> **What is required**
Return every line of the records below word for word, leaving out the pictures.

(Entries from a dataset)
-=-=-

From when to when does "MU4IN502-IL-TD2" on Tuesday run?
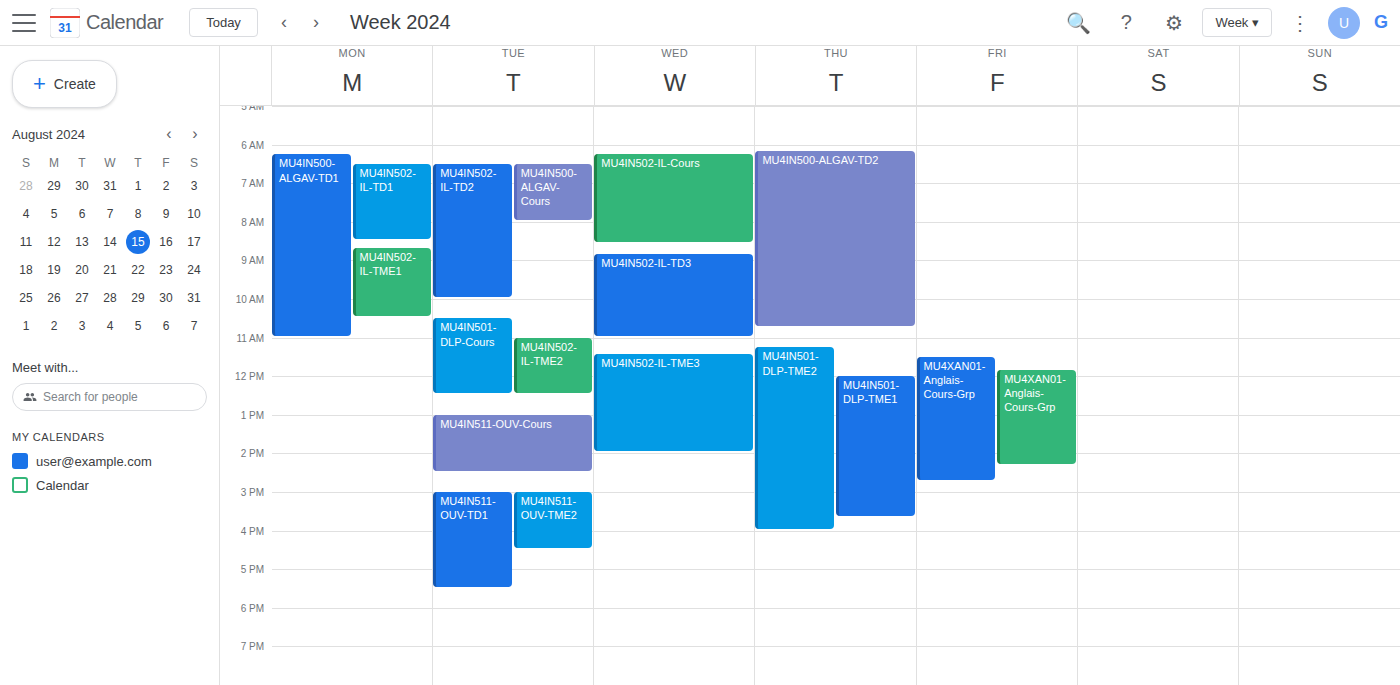
6:30 AM to 10:00 AM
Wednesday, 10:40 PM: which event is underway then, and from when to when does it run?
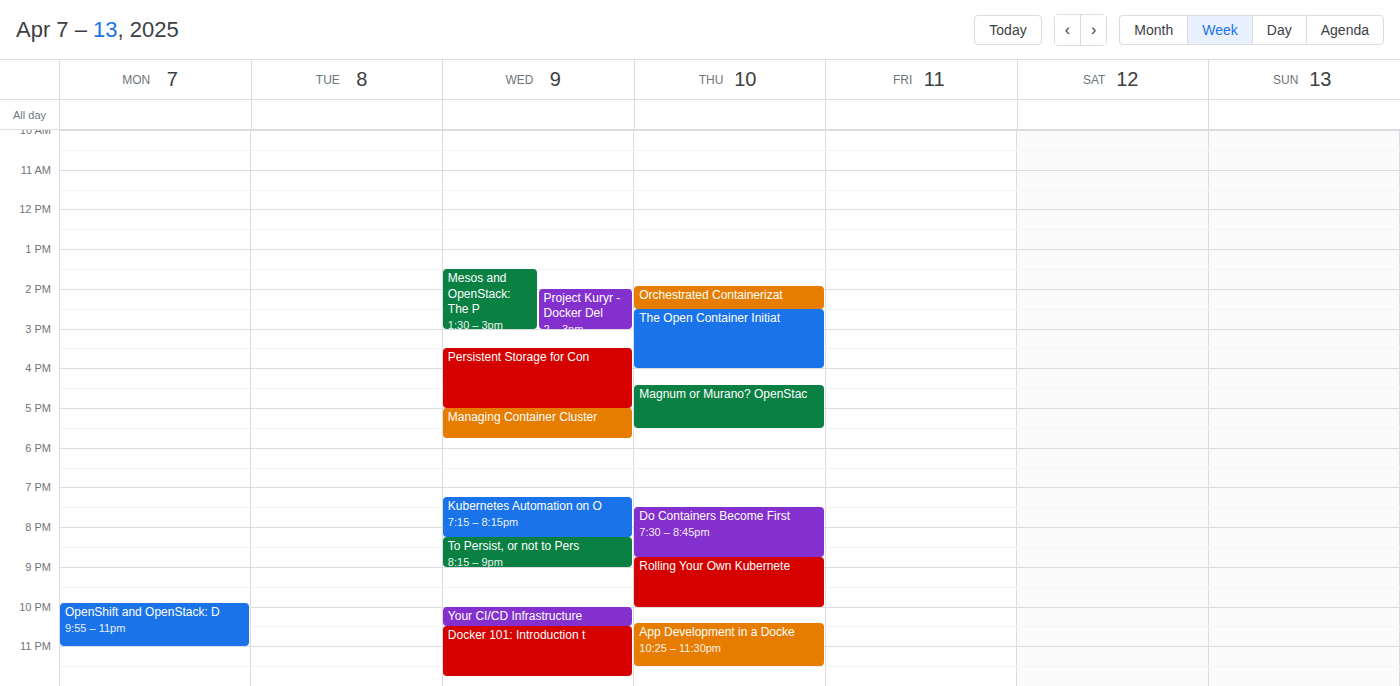
"Docker 101: Introduction t", 10:30 PM to 11:45 PM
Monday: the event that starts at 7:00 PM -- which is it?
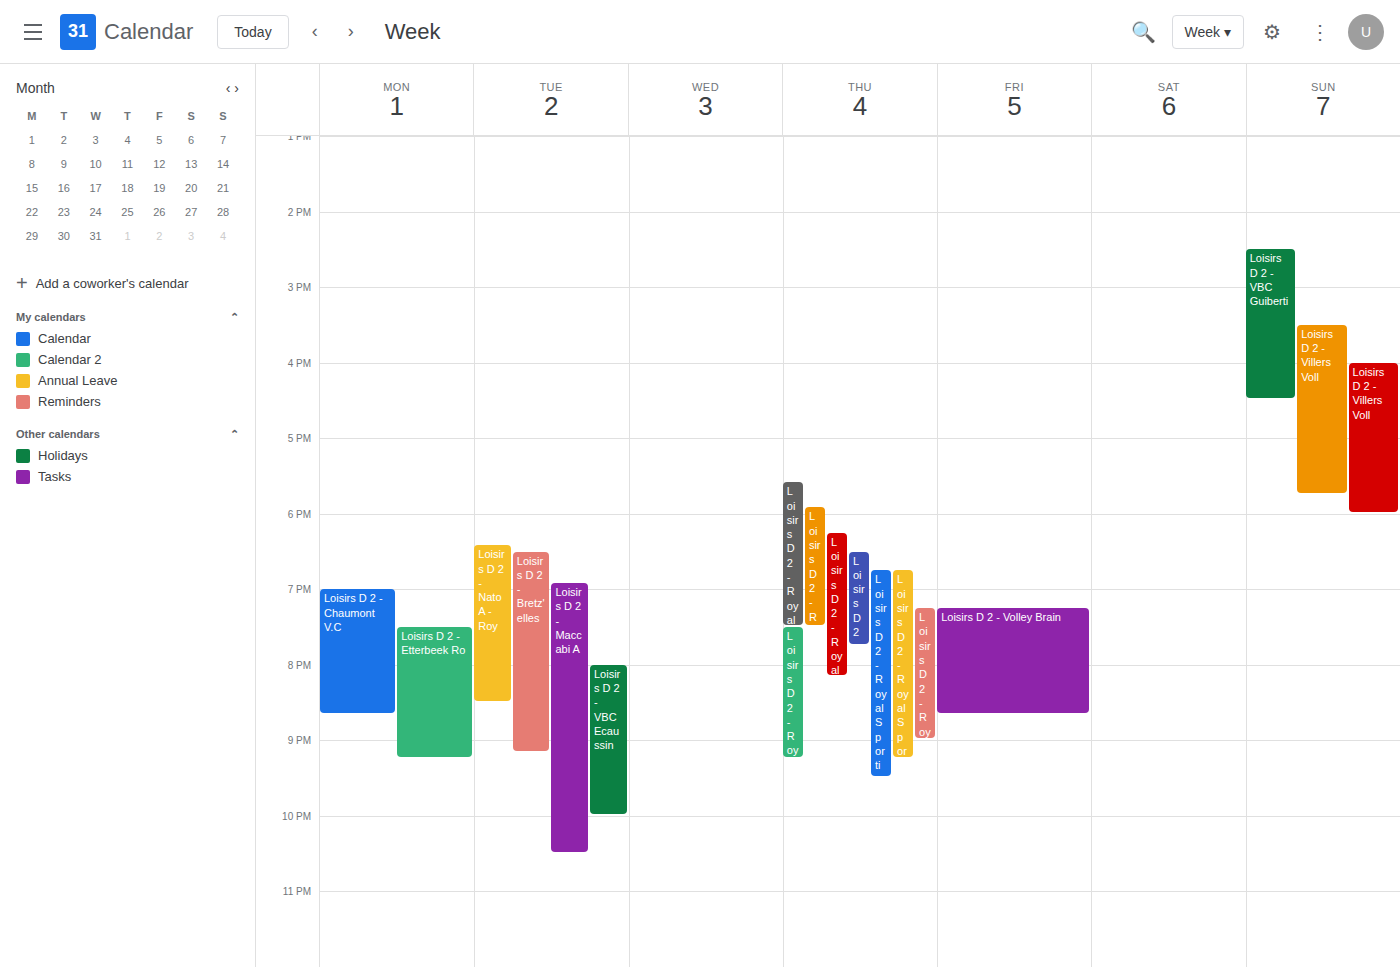
"Loisirs D 2 - Chaumont V.C"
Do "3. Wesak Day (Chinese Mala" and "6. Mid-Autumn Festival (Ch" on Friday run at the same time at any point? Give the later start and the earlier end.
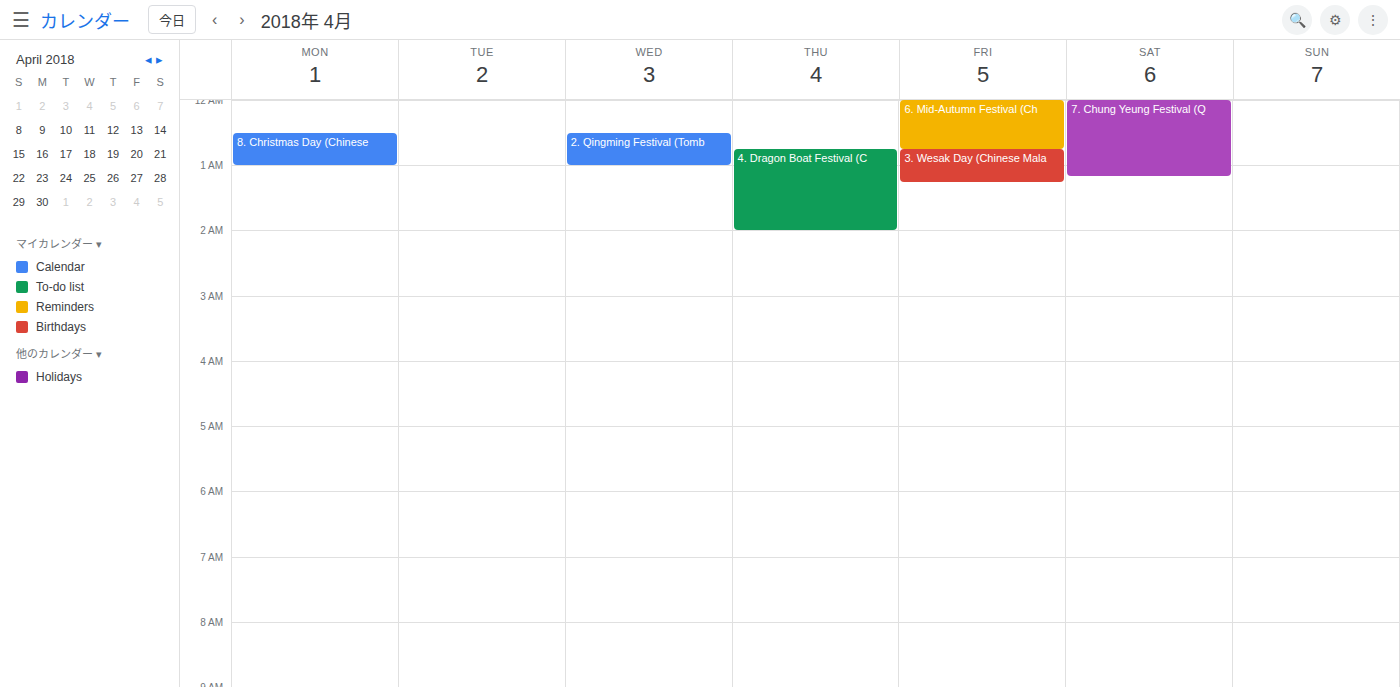
"6. Mid-Autumn Festival (Ch" ends at 12:45 AM, exactly when "3. Wesak Day (Chinese Mala" starts -- they touch but do not overlap.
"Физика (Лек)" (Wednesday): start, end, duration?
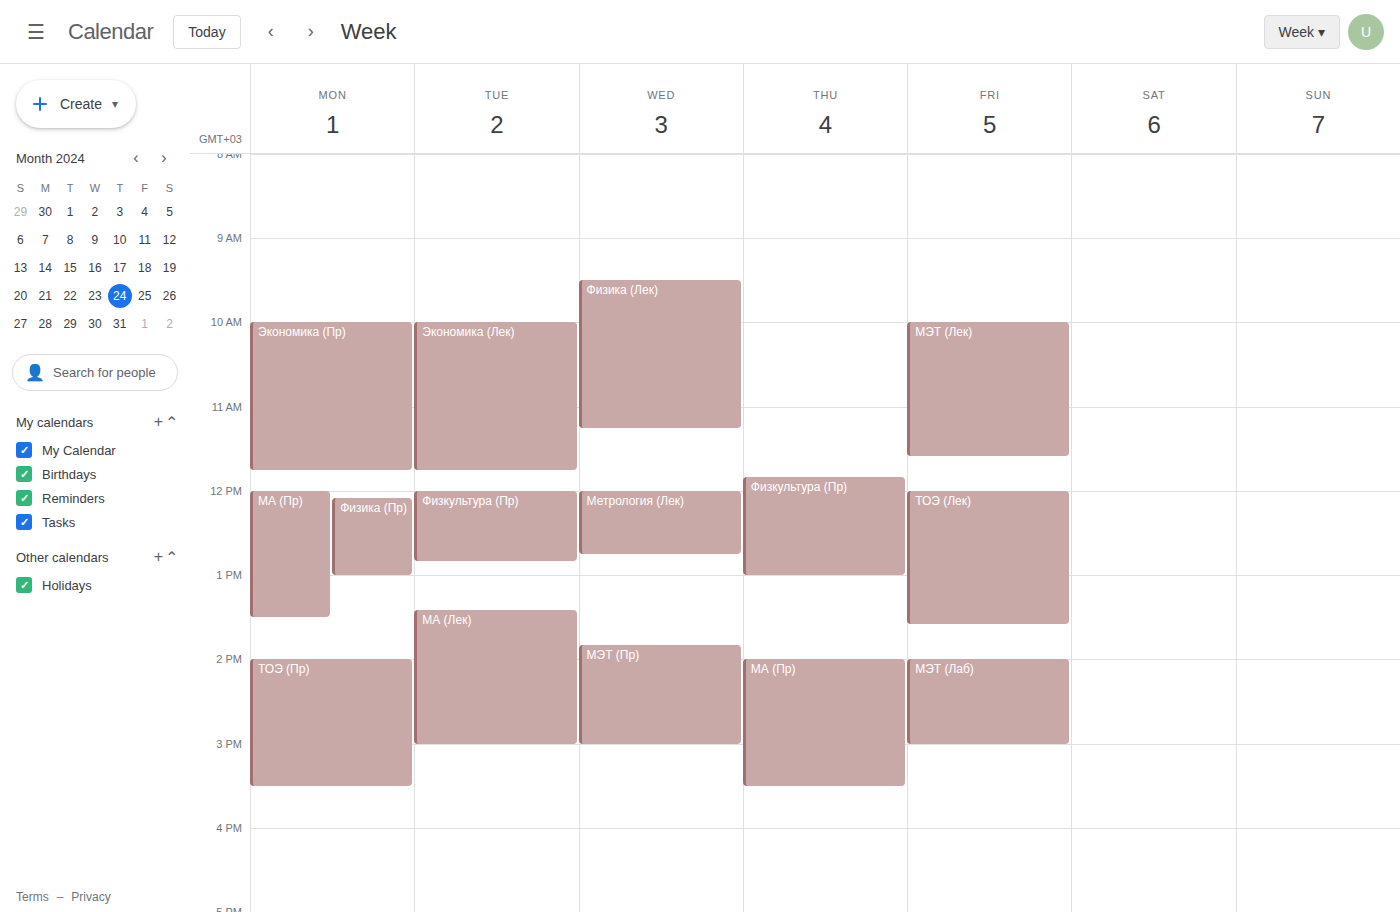
09:30 to 11:15, 1 hour 45 minutes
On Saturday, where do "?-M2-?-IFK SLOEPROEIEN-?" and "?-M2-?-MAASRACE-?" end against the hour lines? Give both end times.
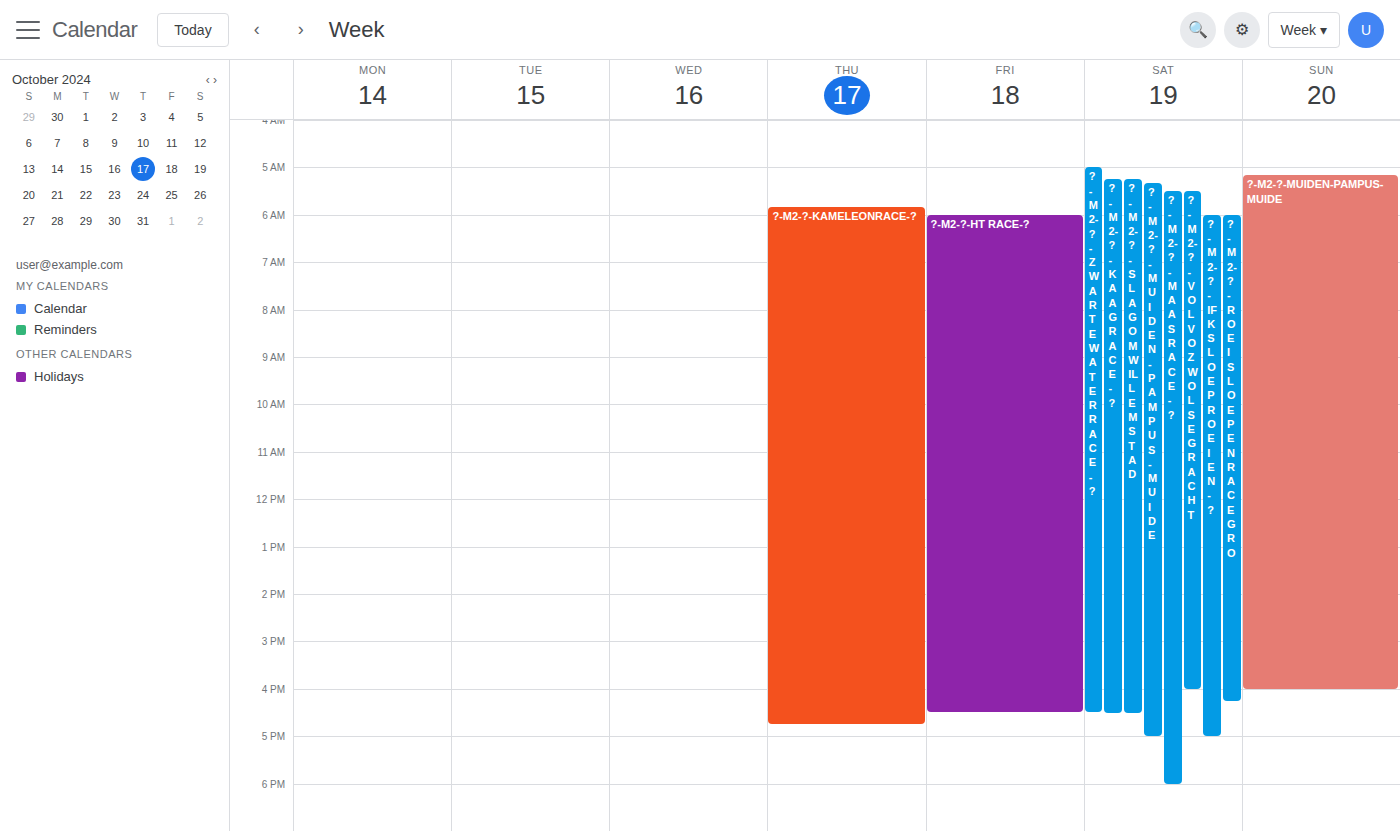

-=-=-

> **Full answer**
From when to when does "MU4IN502-IL-TD2" on Tuesday run?
6:30 AM to 10:00 AM
Wednesday, 10:40 PM: which event is underway then, and from when to when does it run?
"Docker 101: Introduction t", 10:30 PM to 11:45 PM
Monday: the event that starts at 7:00 PM -- which is it?
"Loisirs D 2 - Chaumont V.C"
Do "3. Wesak Day (Chinese Mala" and "6. Mid-Autumn Festival (Ch" on Friday run at the same time at any point? Give the later start and the earlier end.
"6. Mid-Autumn Festival (Ch" ends at 12:45 AM, exactly when "3. Wesak Day (Chinese Mala" starts -- they touch but do not overlap.
"Физика (Лек)" (Wednesday): start, end, duration?
09:30 to 11:15, 1 hour 45 minutes
On Saturday, where do "?-M2-?-IFK SLOEPROEIEN-?" and "?-M2-?-MAASRACE-?" end against the hour lines? Give both end times.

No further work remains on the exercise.